=== What needs to be done ===
Write out every line of text in the items below as a JSON list of strings, one string per line, with blank lines dropped. Leave the pictures out.

=== Task data ===
- - - -

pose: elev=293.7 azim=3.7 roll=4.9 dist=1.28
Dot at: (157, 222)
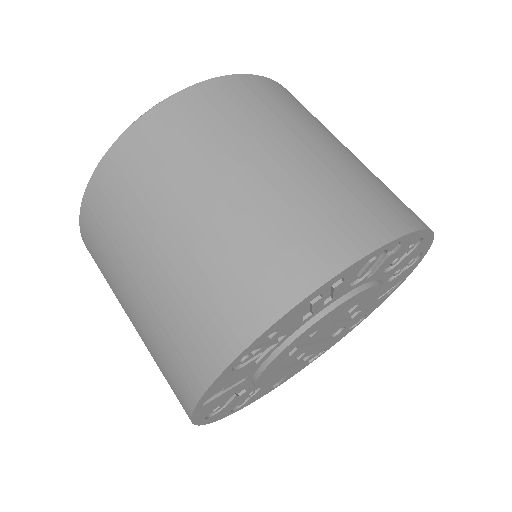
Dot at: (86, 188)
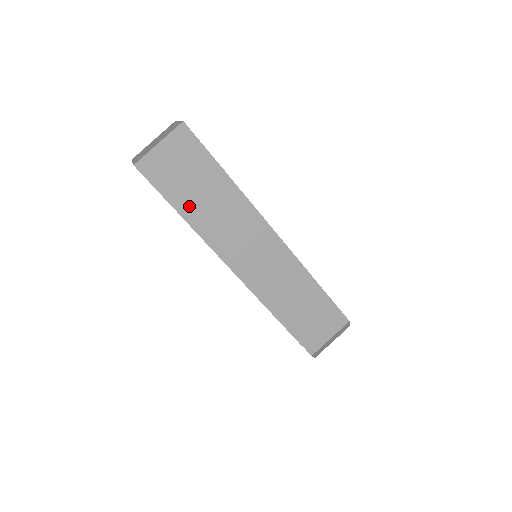
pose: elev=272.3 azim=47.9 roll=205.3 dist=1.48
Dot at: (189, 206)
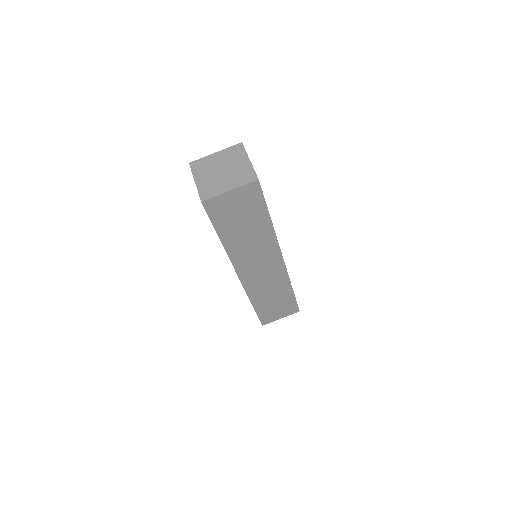
Dot at: (230, 234)
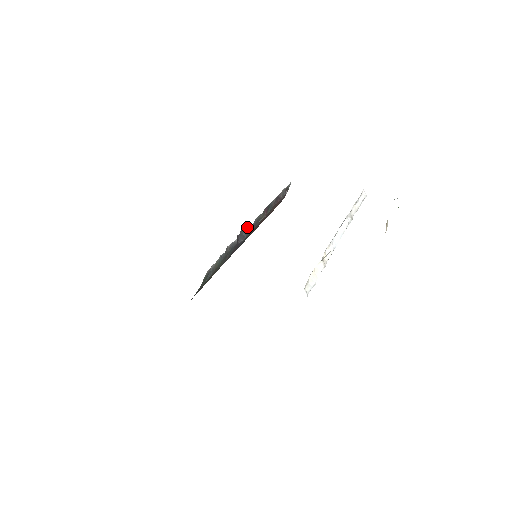
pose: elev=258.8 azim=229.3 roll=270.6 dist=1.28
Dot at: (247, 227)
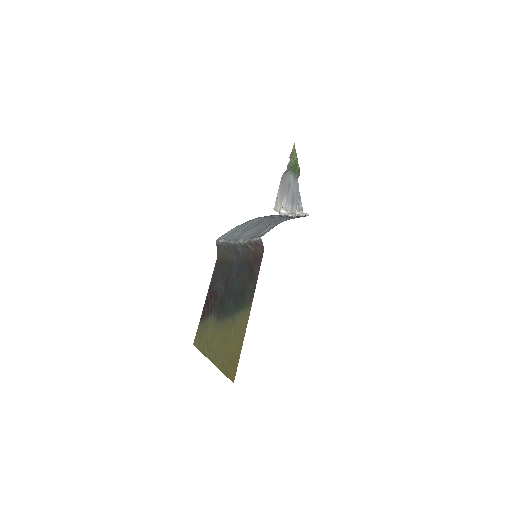
Dot at: (237, 241)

- - - -

=== Result for this task ===
[
  "pose: elev=293.7 azim=3.7 roll=4.9 dist=1.28",
  "Dot at: (157, 222)",
  "Dot at: (86, 188)",
  "pose: elev=272.3 azim=47.9 roll=205.3 dist=1.48",
  "Dot at: (189, 206)",
  "Dot at: (230, 234)",
  "pose: elev=258.8 azim=229.3 roll=270.6 dist=1.28",
  "Dot at: (247, 227)",
  "Dot at: (237, 241)"
]